The student score file should contain the student's name, class, score, and each of the answers given by each student, plus any additional information that would prove useful.
The student score file should be in a useful format. If the scores will be retreived by the instructor as a word processing document then it should be in a WP format. If the scores will be retreived in a spreadsheet, database, or HTML format then it should be in one of those formats. Next the gateway script should create an 'exit' page telling the student his score or at least that his quiz has been received and processed and then the student should be sent to that page.
As you can see this will require considerable programming knowledge and is not something that will be done in an afternoon. The upside is that if it is done properly it will only have to be done once and it will serve every instructor on the same Internet provider at the same time.

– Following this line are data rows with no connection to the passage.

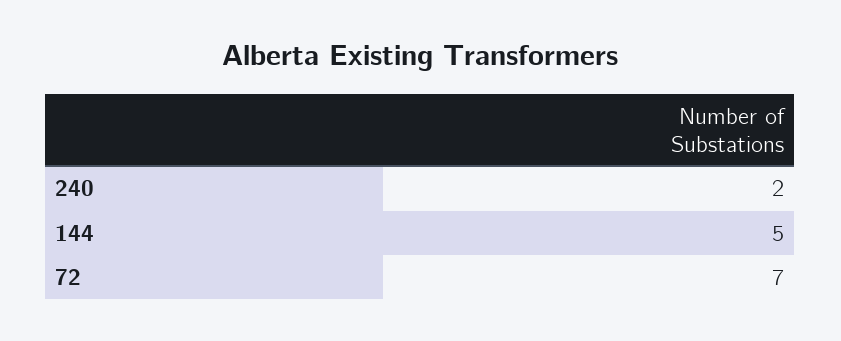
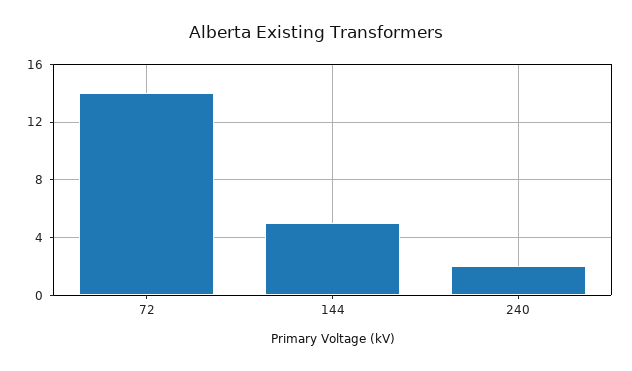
  {
    "240": 2,
    "144": 5,
-   "72": 7
+   "72": 14
  }

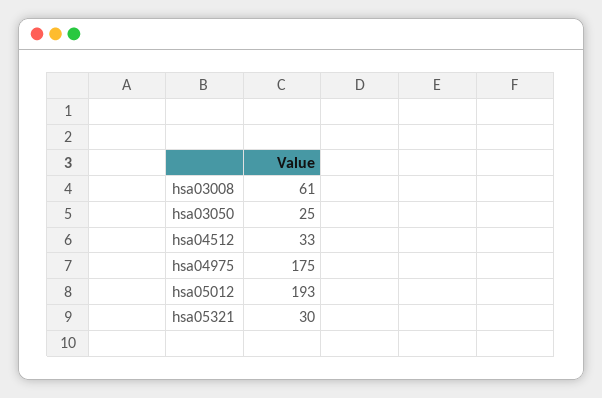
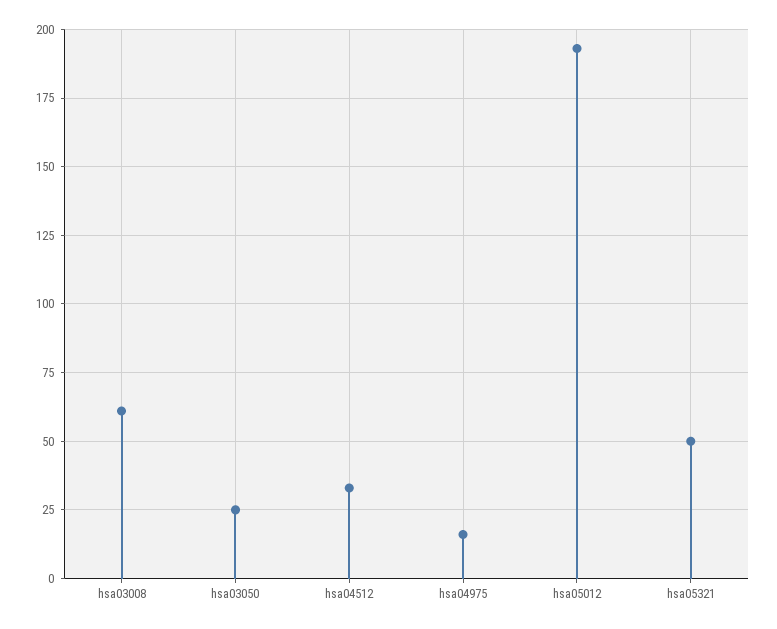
  {
    "hsa03008": 61,
    "hsa03050": 25,
    "hsa04512": 33,
-   "hsa04975": 175,
+   "hsa04975": 15,
    "hsa05012": 193,
-   "hsa05321": 30
+   "hsa05321": 50
  }

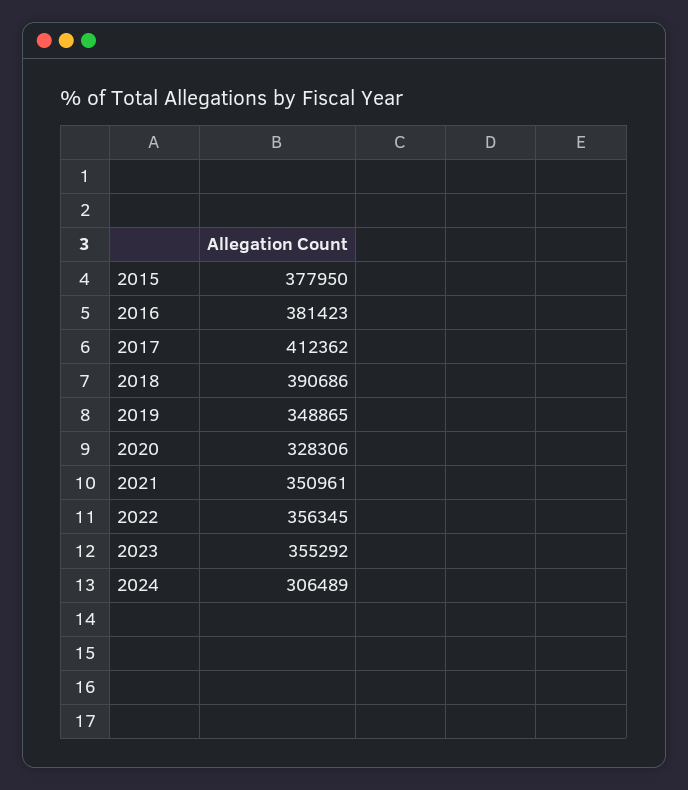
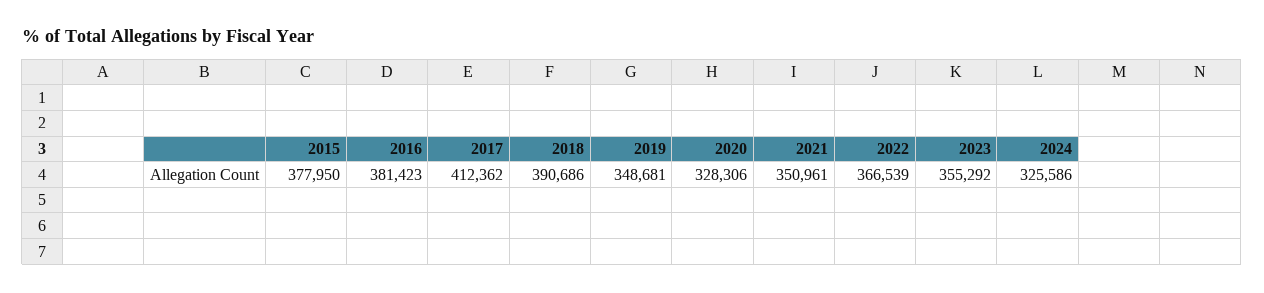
  {
    "2015": 377950,
    "2016": 381423,
    "2017": 412362,
    "2018": 390686,
-   "2019": 348865,
+   "2019": 348681,
    "2020": 328306,
    "2021": 350961,
-   "2022": 356345,
+   "2022": 366539,
    "2023": 355292,
-   "2024": 306489
+   "2024": 325586
  }

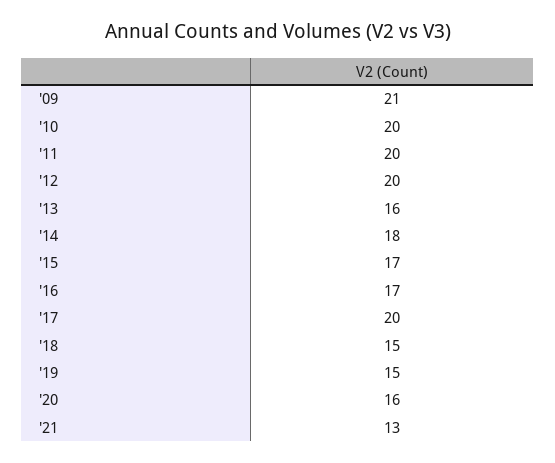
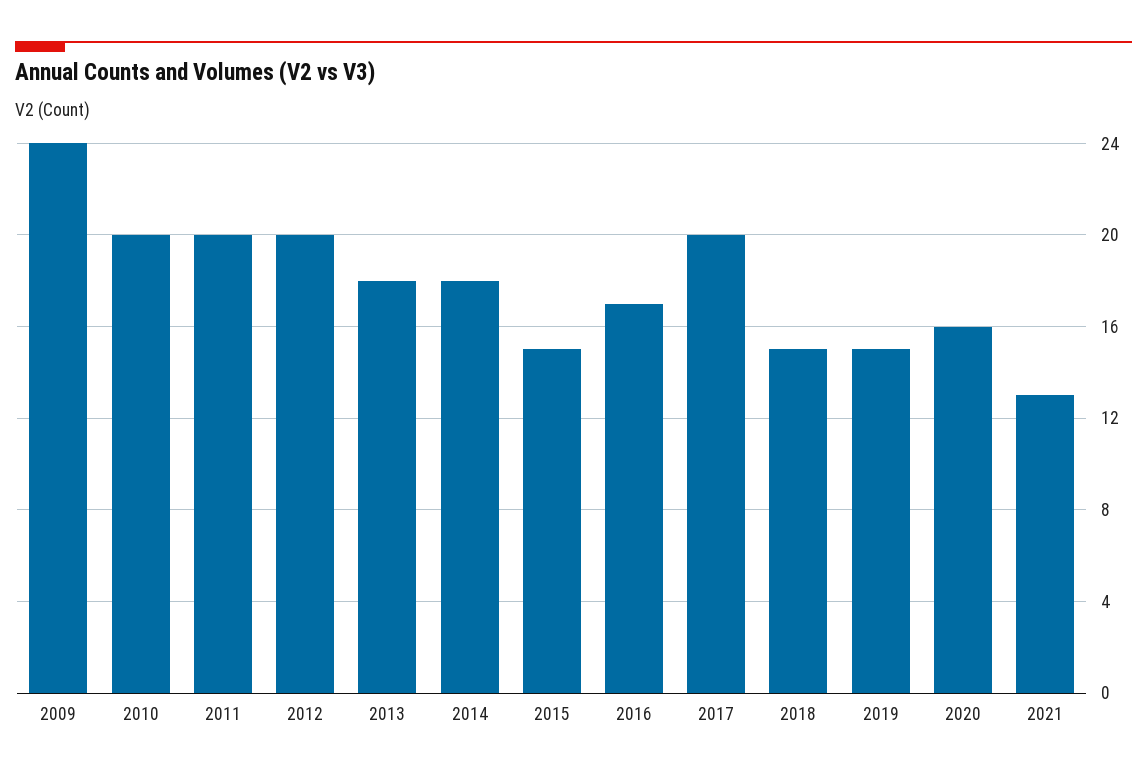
  {
-   "'09": 21,
+   "'09": 24,
    "'10": 20,
    "'11": 20,
    "'12": 20,
-   "'13": 16,
+   "'13": 18,
    "'14": 18,
-   "'15": 17,
+   "'15": 15,
    "'16": 17,
    "'17": 20,
    "'18": 15,
    "'19": 15,
    "'20": 16,
    "'21": 13
  }

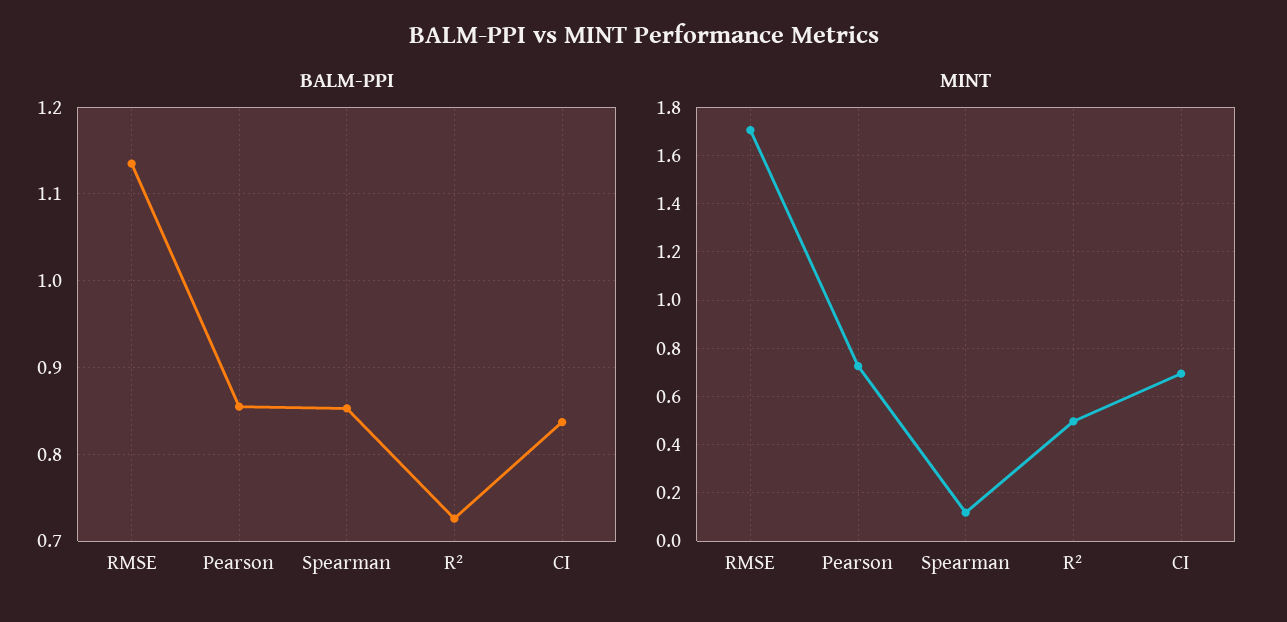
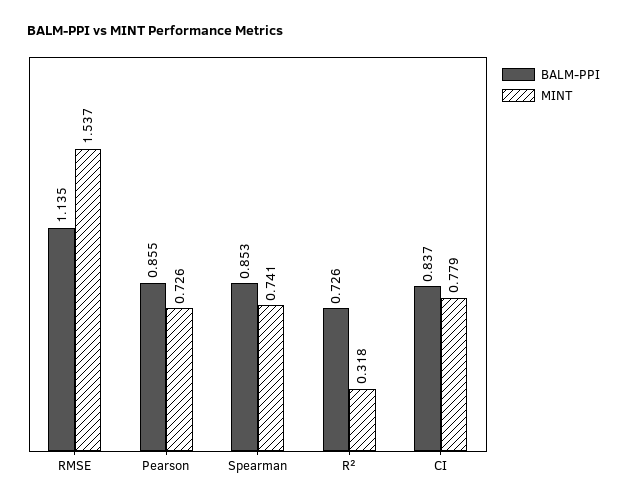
  {
    "BALM-PPI": {
      "RMSE": 1.135,
      "Pearson": 0.855,
      "Spearman": 0.853,
      "R²": 0.726,
      "CI": 0.837
    },
    "MINT": {
-     "RMSE": 1.7,
+     "RMSE": 1.537,
      "Pearson": 0.726,
-     "Spearman": 0.125,
+     "Spearman": 0.741,
-     "R²": 0.5,
+     "R²": 0.318,
-     "CI": 0.7
+     "CI": 0.779
    }
  }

Where to start to create your gateway script? First create several HTML quizzes using this program, use as many question types as possible. Upload the quizzes and take each quiz several times giving different answers each time, some correct and some incorrect. Have the quiz form transmitted through your Internet provider's CGI parser and E-mailed to yourself. Now inspect the E-mail and the correct answer list for each quiz.
Once you have compared the E-mail from several quiz runs to the corresponding correct answer file you will begin to see how the data from one can be used to grade the other. Now comes the hard part, write the gateway script to do it.
One last note, on fill-in-the-blank questions you will have to find some way to impliment 'answer reduction'.
Want to avoid gateway scripts? Coming soon (I hope), this program will score and combine quizzes received as E-mail. The basic premise is that you must store all your quiz e-mail in the directory C:\TESTER\GRADING along with the corresponding correct answer file (which will automatically be placed there by the program when it makes the HTML quiz). Start the program and you get graded quiz scores. It will work as a gateway script (as far as grading the quizzes) for e-mail. As long as you load all quiz e-mail into the directory it will score multiple quizzes for multiple courses for multiple instructors.
The trick is will be to send all the quiz e-mail for all the quizzes into the same directory. Then just run the grading program at the end of the day and all the quizzes will automatically be graded and filed. After each e-mail is graded it is erased so that it cannot be graded again. Well, it seems like a good idea!